**EXERCISE OBJECTIVE:**
Go to the line in the entries below that holds "right wrist: (23, 381)" and repeat exactly from there through the line that holds "left eye: (154, 182)", inclusive.

**Records from a collection:**

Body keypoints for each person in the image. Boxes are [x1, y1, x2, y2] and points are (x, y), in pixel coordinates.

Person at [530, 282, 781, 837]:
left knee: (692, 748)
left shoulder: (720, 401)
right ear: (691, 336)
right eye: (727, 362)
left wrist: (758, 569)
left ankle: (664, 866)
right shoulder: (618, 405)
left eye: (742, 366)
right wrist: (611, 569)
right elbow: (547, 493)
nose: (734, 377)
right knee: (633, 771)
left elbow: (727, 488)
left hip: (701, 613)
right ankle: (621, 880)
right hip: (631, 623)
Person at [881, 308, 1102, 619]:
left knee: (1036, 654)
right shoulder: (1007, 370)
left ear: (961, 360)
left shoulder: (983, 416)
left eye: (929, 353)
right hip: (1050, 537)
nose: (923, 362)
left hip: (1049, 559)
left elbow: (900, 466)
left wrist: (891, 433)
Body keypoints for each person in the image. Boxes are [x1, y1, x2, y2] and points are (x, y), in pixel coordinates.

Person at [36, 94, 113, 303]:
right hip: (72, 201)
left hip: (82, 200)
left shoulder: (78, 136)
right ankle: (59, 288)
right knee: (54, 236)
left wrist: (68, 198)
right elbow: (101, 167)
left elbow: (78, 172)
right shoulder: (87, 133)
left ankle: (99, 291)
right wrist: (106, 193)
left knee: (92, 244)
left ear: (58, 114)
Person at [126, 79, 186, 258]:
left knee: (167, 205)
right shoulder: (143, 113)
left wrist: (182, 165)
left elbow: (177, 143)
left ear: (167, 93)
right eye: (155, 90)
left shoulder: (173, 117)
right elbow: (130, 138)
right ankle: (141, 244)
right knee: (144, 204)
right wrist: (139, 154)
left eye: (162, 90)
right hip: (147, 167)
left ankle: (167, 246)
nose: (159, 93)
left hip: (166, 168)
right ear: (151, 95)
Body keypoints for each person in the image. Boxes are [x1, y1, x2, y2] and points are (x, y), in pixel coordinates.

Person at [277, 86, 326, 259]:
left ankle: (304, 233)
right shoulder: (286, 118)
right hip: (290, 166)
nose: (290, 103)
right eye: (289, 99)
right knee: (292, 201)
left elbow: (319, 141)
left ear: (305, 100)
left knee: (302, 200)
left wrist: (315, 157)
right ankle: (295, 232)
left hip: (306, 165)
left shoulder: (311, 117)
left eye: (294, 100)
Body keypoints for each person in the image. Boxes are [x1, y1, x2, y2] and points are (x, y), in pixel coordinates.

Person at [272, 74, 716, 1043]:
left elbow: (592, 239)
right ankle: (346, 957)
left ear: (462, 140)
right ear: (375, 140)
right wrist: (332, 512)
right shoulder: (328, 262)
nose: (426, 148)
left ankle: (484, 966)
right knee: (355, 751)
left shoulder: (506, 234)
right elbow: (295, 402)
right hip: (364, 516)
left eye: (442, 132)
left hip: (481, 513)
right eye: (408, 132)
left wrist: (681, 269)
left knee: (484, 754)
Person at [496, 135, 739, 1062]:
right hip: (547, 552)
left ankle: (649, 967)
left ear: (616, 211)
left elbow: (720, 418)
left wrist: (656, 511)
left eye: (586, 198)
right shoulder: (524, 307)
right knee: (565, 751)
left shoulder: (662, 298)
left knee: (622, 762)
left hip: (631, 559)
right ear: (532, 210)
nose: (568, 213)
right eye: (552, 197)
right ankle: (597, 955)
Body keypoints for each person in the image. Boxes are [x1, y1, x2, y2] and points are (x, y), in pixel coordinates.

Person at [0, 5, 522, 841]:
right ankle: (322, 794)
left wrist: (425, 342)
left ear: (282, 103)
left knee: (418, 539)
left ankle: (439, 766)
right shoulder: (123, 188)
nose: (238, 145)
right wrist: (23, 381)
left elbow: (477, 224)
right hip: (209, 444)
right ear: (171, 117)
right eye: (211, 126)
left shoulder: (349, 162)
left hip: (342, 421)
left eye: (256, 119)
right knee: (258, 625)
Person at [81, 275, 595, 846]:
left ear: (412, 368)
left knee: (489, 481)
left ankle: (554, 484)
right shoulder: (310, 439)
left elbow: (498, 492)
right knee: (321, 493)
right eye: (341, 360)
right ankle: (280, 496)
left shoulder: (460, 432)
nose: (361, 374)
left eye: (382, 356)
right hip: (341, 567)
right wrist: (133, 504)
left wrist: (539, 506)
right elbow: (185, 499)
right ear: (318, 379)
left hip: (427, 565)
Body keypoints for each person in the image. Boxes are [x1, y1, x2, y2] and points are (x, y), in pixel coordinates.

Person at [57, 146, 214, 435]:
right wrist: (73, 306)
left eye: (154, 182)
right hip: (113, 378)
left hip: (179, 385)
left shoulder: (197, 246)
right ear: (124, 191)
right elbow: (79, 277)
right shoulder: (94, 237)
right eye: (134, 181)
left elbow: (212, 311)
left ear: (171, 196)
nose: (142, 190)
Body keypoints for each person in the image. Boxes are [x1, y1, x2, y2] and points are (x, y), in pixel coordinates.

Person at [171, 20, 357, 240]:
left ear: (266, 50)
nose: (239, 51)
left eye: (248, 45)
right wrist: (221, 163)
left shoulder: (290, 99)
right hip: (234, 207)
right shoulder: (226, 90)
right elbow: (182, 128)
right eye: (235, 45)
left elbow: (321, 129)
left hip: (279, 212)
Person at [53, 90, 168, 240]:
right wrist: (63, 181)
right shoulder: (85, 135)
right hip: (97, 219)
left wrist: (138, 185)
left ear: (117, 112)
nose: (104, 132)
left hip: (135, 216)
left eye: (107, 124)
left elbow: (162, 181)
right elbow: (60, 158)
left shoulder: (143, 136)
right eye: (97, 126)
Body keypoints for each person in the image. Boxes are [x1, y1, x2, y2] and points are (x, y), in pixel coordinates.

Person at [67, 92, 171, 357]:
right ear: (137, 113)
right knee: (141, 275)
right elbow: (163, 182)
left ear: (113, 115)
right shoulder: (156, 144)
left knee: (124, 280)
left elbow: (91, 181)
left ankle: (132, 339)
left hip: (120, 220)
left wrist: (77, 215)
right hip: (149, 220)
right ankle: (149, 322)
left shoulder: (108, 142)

**EXERCISE ANSWER:**
right wrist: (23, 381)
left elbow: (477, 224)
right hip: (209, 444)
right ear: (171, 117)
right eye: (211, 126)
left shoulder: (349, 162)
left hip: (342, 421)
left eye: (256, 119)
right knee: (258, 625)
Person at [81, 275, 595, 846]:
left ear: (412, 368)
left knee: (489, 481)
left ankle: (554, 484)
right shoulder: (310, 439)
left elbow: (498, 492)
right knee: (321, 493)
right eye: (341, 360)
right ankle: (280, 496)
left shoulder: (460, 432)
nose: (361, 374)
left eye: (382, 356)
right hip: (341, 567)
right wrist: (133, 504)
left wrist: (539, 506)
right elbow: (185, 499)
right ear: (318, 379)
left hip: (427, 565)
Body keypoints for each person in the image. Boxes are [x1, y1, x2, y2] and points are (x, y), in pixel coordinates.

Person at [57, 146, 214, 435]:
right wrist: (73, 306)
left eye: (154, 182)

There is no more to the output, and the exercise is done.